Walk a short distance over to the Department of Revenue, and although you probably don't know her name, the director of this proverbial political hot potato is Janette Lohman. She runs her office with a degree of efficiency that is greater than most micro managed private corporations ever achieve, and she does it with a minimum of fuss and almost totally unnoticed. If you don't believe this is a rough agency to manage, recall some of the snafus reported in years past under other directors. This department has become a sterling example of governmental efficiency, even though it's still under the patronage system.
Walk across the Capitol lawn to the red brick courthouse just across the street and you'll find a real fixture of Jefferson City. He holds the unglamorous title of Clerk, and even though it's still the Supreme Court, the title hardly describes the value of Tom Simon to the state's large judicial system. If there's a missing grave site in Missouri, Simon is the one to contact, for he knows where most of the state's bodies are buried. His influence on Missourians' court system is vast and incomparable.

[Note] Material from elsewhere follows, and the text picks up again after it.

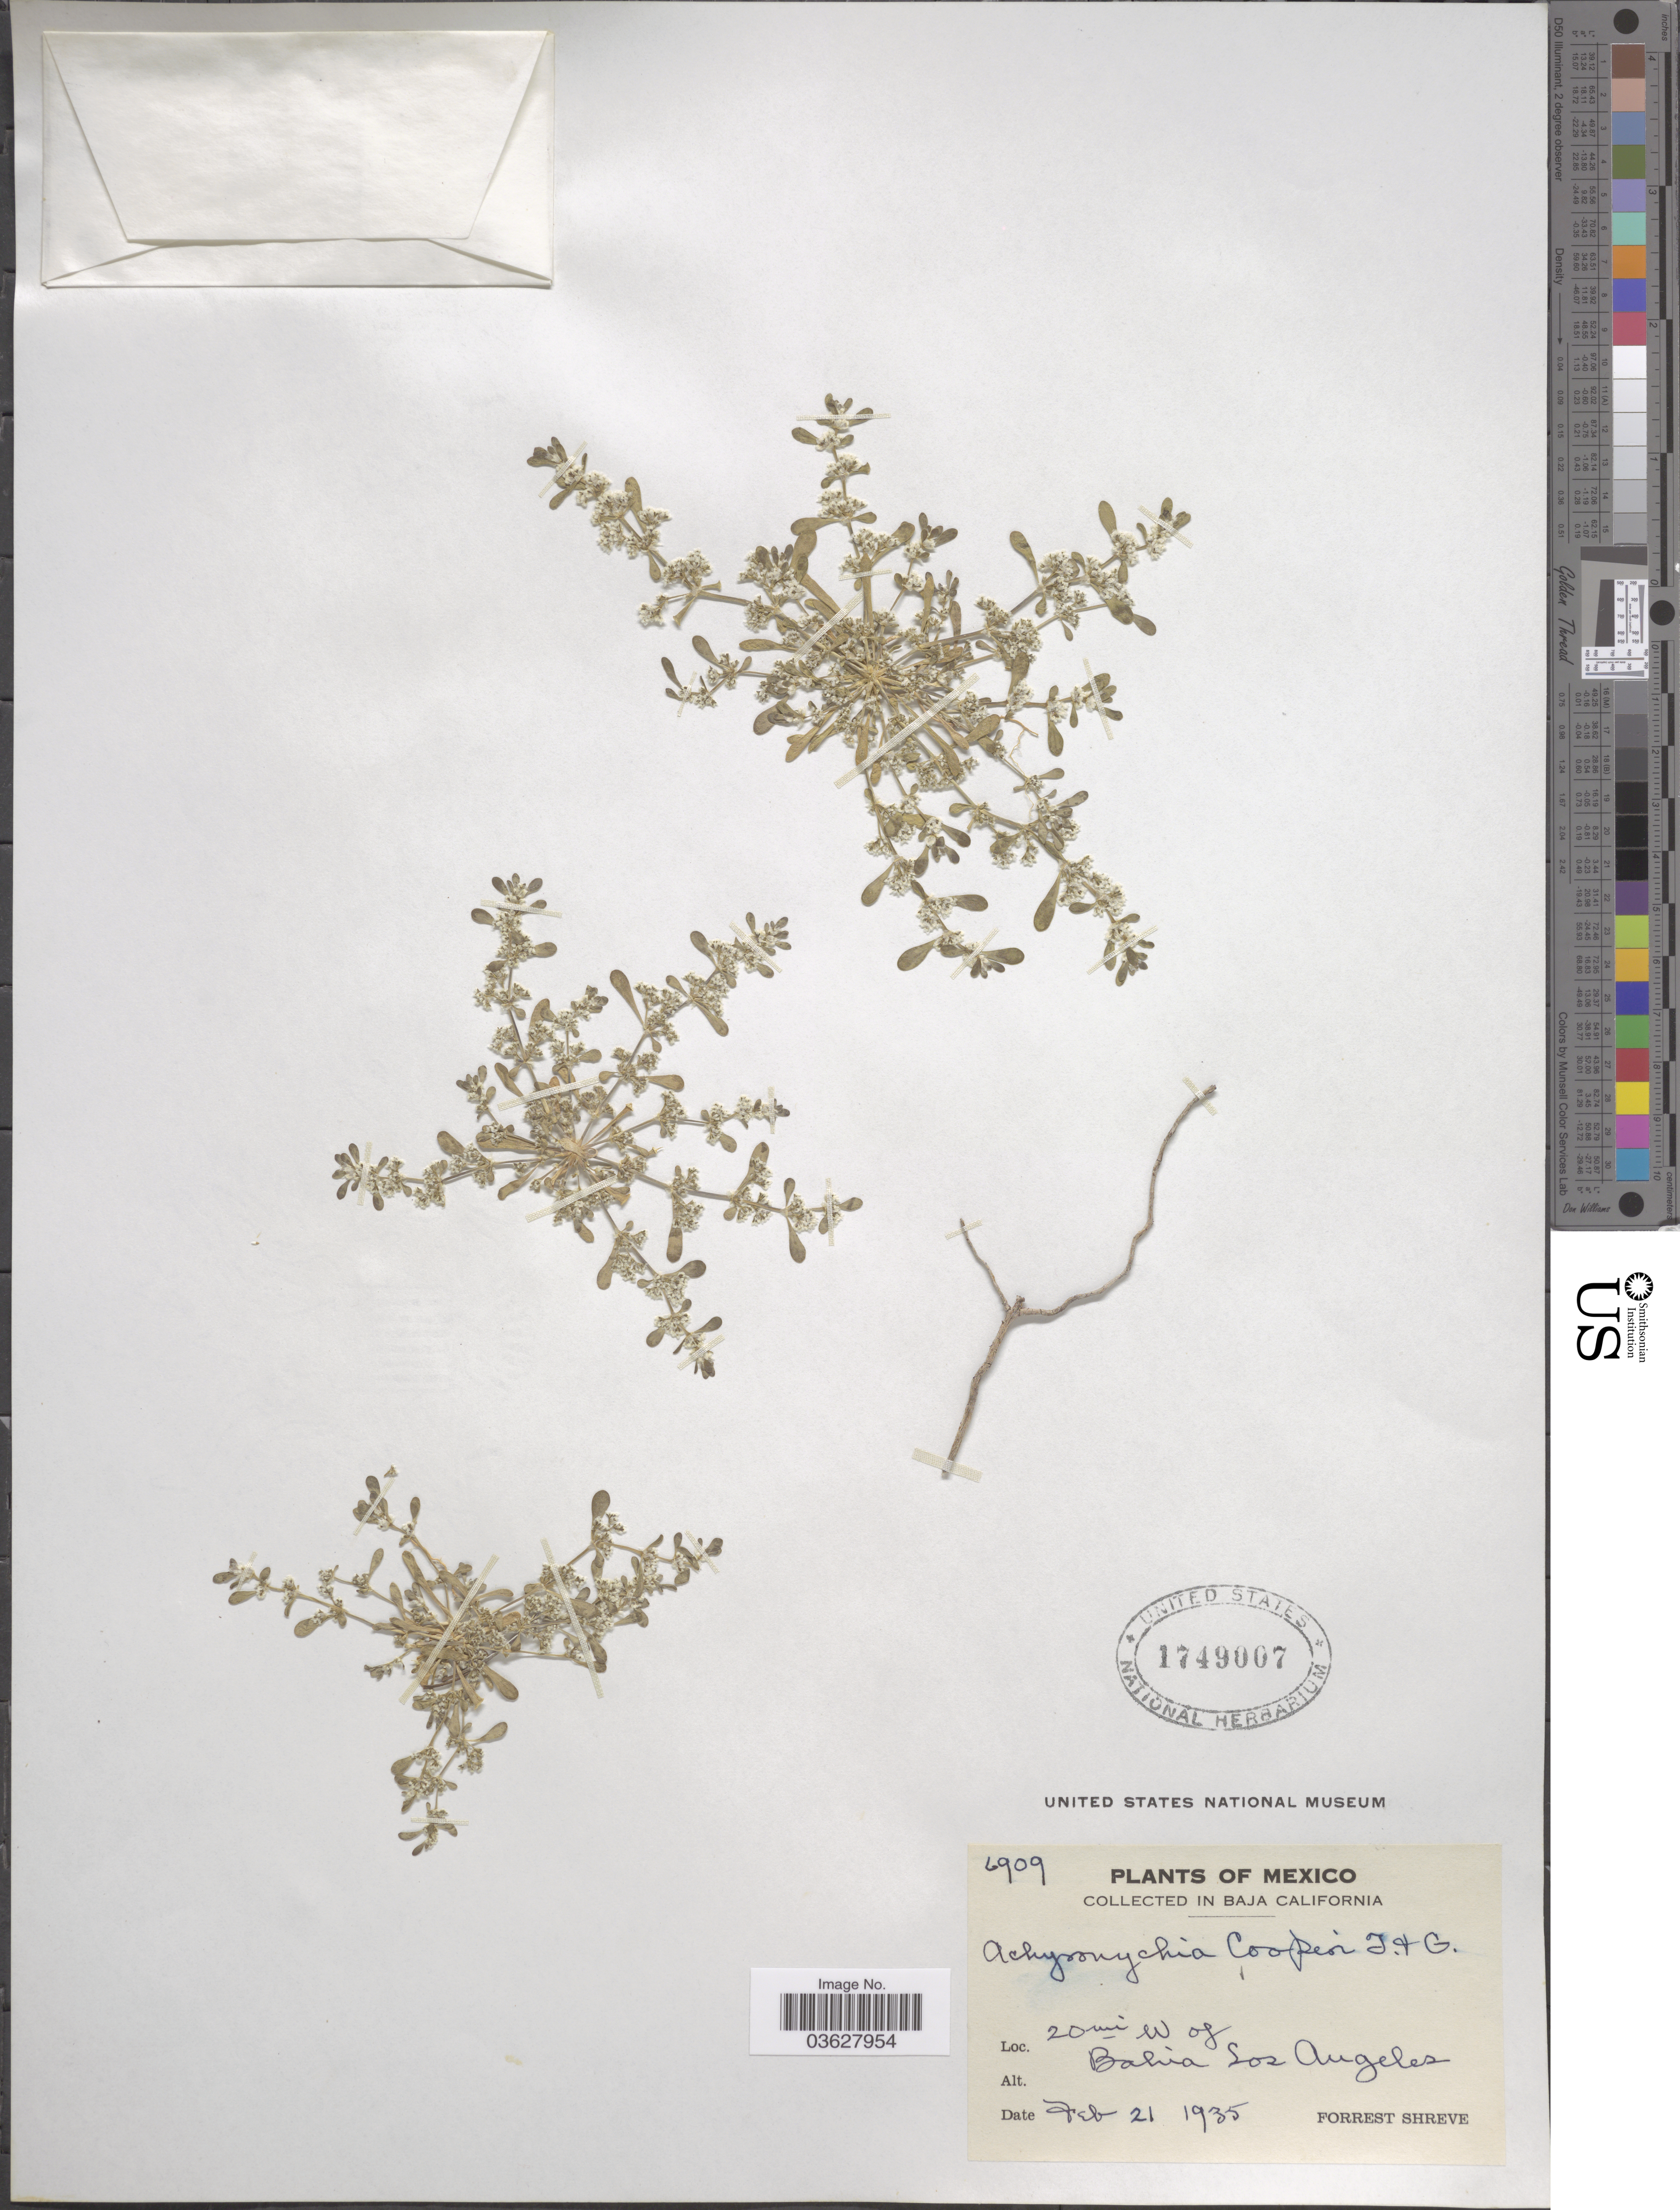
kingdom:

The "Two Marks" in the Division of Budget and Planning are a splendid team: Director Mark Ward and Assistant Director Mark Reading. You don't see their names in the paper very often, but these two relatively young men are the real powers behind state budgets, creating the rules every department must live by and submitting closely inspected budget requests that meet the standards of even the tightest-fisted taxpayer. Their work is made all the more difficult by some of the foolishness now going on in Washington, making it all but impossible to compute how many federal dollars will be flowing into Missouri over the next 12 months. Comptrollers of huge private corporations don't face the obstacles these fellows do, yet they are both efficient and dedicated---at about one-tenth the salary of their counterparts in the private sector.
The best kept secret of the Carnahan administration may be a director who has the all-but-impossible assignment of housing, curtailing and hopefully rehabilitating the fastest growing segment of the state's population: the Director of the Department of Corrections. At a time when crime has become pervasive in every community in the state, Dora Shiro has the job of keeping these criminals behind bars, maintaining discipline in crowded cellblocks and offering some degree of rehabilitation that has remained elusive throughout prisons all over the country for decades. Talk about an impossible job, but under Shiro, it seems possible. All walk, no talk.
There are many others that deserve mention. Some have literally died at their desks, performing their duties as they suffered from cancer. There are others whose excellence of service goes unnoticed: Ralph Kidd in Legislative Research, Dick Hanson in Office of Administration, Tom Sullivan in Economic Development, Lee Capps in Personnel, Russ McCampbell in Education, Mari Ann Winters in Highways, John Solomon in Mental Health, Thelma Werner in the House of Representatives office, Jeanne Jarrett of Legislative Oversight, Secretary of State's Steve Ahrens, Dave Lendt at Missouri University and. ...
~Jack Stapleton of Kennett is the editor of the Missouri News and Editorial Service.